ACTION ITEM:
Repeat nothing but the lines below running from the one containing "Šaty na maturitní ples: průvodce" to the one containing "nákupem pro Čechy". Keep both end lines.
§ §
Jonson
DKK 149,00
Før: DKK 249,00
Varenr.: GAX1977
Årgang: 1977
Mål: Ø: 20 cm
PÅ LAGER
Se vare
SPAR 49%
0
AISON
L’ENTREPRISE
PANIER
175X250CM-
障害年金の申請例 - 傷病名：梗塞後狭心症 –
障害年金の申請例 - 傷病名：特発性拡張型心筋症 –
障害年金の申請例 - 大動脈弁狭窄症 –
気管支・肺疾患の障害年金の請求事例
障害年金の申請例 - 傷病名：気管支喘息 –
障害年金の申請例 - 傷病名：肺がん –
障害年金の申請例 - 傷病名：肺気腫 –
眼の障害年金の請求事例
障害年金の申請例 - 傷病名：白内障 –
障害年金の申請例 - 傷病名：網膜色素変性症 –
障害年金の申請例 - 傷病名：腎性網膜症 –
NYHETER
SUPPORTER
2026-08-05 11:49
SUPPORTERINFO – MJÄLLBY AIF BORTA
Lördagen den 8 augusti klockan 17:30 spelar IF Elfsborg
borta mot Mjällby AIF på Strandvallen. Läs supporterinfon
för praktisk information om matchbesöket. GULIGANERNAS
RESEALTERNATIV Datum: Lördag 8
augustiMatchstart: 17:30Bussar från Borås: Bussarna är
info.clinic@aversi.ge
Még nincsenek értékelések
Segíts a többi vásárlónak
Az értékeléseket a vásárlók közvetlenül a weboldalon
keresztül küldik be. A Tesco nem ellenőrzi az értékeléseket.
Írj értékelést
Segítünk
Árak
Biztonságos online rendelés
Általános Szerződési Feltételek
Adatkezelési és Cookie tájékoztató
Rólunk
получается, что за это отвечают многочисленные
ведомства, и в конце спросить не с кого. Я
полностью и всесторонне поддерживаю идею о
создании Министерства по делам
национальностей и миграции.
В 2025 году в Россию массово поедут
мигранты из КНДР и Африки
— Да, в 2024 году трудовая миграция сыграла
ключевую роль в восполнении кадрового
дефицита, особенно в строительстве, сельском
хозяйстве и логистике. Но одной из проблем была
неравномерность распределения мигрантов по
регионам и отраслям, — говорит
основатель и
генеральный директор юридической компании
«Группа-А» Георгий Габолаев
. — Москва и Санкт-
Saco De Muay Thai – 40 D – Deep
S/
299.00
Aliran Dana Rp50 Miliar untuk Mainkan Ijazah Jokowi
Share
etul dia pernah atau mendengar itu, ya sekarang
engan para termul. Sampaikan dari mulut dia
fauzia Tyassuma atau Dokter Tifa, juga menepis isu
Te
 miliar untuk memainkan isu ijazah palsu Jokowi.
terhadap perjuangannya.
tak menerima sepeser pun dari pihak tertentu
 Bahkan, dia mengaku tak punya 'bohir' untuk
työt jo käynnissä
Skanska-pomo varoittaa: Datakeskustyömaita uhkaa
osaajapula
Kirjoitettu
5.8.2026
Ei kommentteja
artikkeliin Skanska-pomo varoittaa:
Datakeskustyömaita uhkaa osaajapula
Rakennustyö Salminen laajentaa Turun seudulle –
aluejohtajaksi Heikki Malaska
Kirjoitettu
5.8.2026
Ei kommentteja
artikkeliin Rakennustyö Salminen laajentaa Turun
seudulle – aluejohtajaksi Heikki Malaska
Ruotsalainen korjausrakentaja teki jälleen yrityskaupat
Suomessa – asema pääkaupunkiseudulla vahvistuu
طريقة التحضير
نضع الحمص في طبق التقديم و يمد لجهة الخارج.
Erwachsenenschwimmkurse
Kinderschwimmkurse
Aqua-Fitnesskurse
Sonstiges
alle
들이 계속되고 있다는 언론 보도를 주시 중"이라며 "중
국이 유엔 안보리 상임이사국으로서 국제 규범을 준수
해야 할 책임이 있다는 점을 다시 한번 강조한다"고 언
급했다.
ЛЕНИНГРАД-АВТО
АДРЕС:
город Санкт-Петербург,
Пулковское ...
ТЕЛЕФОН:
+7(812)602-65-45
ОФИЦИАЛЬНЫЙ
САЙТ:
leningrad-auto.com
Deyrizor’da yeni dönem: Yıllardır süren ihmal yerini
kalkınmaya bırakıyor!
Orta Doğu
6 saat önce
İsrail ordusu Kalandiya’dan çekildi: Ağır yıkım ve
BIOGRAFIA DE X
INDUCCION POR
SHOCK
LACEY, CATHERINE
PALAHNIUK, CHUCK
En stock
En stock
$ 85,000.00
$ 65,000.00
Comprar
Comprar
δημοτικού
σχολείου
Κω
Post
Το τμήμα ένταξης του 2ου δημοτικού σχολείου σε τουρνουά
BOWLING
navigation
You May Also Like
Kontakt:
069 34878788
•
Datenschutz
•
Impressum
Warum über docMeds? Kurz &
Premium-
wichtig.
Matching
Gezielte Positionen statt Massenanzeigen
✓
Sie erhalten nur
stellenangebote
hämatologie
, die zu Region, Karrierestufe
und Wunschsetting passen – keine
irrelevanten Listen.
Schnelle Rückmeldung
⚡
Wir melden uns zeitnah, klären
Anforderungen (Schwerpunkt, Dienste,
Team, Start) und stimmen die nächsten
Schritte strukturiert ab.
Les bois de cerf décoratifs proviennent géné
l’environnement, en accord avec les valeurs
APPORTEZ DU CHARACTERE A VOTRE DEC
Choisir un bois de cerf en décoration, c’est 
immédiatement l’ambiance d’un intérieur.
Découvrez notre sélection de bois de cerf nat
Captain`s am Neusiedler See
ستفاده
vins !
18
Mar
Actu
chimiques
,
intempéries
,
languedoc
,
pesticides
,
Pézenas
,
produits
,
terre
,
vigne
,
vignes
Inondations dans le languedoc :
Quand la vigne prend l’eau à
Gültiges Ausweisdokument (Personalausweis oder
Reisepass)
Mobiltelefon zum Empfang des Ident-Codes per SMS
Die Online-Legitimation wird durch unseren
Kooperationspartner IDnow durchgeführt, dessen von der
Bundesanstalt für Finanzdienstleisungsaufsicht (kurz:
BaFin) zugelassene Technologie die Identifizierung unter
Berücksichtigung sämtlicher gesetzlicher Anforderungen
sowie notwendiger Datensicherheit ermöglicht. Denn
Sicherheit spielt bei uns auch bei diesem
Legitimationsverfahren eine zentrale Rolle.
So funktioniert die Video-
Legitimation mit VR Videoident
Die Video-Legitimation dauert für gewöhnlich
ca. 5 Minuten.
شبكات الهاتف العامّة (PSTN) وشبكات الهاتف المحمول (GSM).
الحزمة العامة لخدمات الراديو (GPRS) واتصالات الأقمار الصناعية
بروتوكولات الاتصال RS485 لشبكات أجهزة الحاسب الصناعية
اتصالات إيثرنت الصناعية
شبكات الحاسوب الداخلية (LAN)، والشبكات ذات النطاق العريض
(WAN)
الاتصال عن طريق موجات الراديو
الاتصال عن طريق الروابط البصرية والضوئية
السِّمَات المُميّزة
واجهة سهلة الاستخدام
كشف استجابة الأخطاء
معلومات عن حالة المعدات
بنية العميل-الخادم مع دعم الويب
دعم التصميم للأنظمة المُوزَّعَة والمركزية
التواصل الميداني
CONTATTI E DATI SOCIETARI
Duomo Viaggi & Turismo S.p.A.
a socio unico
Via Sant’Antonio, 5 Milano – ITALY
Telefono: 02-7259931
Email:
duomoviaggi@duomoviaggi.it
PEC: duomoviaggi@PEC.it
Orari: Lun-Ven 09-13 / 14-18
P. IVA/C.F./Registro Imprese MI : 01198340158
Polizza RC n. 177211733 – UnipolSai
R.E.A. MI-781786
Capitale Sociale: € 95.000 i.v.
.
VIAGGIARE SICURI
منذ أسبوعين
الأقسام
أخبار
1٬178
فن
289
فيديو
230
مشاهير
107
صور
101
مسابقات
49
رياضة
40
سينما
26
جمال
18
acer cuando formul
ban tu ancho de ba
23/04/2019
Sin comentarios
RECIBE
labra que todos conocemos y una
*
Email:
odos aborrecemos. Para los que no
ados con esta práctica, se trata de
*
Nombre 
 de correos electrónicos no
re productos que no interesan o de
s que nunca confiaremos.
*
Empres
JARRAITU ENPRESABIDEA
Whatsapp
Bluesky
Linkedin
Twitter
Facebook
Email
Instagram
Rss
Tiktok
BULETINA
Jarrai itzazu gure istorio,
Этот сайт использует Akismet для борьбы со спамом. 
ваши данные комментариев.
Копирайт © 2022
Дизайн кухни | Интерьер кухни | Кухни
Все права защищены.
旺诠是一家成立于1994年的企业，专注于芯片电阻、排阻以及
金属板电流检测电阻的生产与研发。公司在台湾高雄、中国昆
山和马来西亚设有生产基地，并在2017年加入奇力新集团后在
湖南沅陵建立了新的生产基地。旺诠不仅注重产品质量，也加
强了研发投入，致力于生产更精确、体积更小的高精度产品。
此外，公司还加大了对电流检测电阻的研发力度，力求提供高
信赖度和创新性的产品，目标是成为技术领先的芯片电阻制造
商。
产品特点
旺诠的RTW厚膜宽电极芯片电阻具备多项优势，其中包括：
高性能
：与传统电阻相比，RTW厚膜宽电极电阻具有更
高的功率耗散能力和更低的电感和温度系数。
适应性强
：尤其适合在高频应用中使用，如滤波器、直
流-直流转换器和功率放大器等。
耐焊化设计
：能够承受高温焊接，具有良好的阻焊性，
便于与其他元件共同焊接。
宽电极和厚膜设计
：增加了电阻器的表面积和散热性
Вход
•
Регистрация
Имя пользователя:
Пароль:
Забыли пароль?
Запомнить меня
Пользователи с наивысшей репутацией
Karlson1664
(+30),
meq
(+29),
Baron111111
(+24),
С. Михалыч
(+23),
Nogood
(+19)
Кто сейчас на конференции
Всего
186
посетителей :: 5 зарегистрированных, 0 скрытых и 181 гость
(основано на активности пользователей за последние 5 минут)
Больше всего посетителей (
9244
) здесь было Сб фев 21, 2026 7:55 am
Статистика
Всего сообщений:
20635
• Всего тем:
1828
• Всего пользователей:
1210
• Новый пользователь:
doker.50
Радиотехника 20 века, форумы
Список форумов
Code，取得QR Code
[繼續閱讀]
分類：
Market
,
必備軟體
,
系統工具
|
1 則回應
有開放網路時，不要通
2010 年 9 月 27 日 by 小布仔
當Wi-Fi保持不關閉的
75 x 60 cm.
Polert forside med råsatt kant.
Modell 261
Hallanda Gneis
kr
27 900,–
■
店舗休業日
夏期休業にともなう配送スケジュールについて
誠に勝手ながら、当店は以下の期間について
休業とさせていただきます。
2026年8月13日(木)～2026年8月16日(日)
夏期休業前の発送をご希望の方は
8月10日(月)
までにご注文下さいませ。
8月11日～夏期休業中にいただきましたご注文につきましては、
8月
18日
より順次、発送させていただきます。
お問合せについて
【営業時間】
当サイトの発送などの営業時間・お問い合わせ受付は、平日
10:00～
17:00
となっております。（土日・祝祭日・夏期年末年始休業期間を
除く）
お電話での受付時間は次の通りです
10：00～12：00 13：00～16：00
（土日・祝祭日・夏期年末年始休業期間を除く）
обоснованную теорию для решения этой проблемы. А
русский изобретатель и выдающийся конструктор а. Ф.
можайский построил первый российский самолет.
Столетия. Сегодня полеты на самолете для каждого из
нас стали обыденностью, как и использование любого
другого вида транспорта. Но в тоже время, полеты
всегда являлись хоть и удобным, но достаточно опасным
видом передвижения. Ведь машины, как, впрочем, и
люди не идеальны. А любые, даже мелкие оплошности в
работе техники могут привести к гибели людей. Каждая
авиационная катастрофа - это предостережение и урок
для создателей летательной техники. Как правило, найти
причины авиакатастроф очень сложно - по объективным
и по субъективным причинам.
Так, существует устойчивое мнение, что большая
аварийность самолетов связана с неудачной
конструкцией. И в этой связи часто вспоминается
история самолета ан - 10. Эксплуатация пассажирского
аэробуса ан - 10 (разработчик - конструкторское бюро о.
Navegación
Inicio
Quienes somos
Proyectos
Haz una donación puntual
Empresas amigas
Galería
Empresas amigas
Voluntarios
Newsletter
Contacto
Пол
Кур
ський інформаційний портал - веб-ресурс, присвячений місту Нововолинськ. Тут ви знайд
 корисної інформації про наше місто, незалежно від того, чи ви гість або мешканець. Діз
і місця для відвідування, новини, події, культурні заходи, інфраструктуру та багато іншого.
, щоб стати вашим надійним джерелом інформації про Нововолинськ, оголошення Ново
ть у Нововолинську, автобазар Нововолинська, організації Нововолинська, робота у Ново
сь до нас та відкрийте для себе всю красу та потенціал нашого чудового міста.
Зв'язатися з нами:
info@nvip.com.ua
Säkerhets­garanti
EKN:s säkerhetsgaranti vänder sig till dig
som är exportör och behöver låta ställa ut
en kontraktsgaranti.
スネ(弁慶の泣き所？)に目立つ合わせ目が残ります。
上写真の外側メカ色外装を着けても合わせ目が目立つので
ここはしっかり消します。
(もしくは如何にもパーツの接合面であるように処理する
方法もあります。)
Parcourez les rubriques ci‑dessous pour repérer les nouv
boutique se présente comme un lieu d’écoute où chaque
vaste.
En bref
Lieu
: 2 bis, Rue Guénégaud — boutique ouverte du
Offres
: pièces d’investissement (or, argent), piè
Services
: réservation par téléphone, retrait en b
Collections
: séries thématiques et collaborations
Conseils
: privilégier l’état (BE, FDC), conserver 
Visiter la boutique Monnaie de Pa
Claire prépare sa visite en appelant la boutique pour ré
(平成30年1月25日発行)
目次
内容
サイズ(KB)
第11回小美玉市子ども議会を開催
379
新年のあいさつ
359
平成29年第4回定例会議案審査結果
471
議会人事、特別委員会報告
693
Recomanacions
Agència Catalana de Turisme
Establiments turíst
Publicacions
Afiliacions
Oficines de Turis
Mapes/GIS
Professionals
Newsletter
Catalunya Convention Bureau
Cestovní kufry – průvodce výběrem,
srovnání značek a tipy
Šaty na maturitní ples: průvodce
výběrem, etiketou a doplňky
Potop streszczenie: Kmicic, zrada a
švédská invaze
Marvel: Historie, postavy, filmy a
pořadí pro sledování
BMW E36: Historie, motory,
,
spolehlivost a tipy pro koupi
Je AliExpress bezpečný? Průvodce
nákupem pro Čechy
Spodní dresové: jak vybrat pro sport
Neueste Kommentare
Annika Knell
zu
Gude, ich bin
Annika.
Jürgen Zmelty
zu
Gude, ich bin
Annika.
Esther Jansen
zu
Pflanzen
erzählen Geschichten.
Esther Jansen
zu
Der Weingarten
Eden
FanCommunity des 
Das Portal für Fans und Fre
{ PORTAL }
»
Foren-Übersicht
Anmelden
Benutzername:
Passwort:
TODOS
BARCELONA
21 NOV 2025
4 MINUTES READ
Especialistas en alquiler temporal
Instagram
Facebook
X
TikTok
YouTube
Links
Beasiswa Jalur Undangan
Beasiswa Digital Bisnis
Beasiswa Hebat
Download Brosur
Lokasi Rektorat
§ §
TASK OUTPUT:
Šaty na maturitní ples: průvodce
výběrem, etiketou a doplňky
Potop streszczenie: Kmicic, zrada a
švédská invaze
Marvel: Historie, postavy, filmy a
pořadí pro sledování
BMW E36: Historie, motory,
,
spolehlivost a tipy pro koupi
Je AliExpress bezpečný? Průvodce
nákupem pro Čechy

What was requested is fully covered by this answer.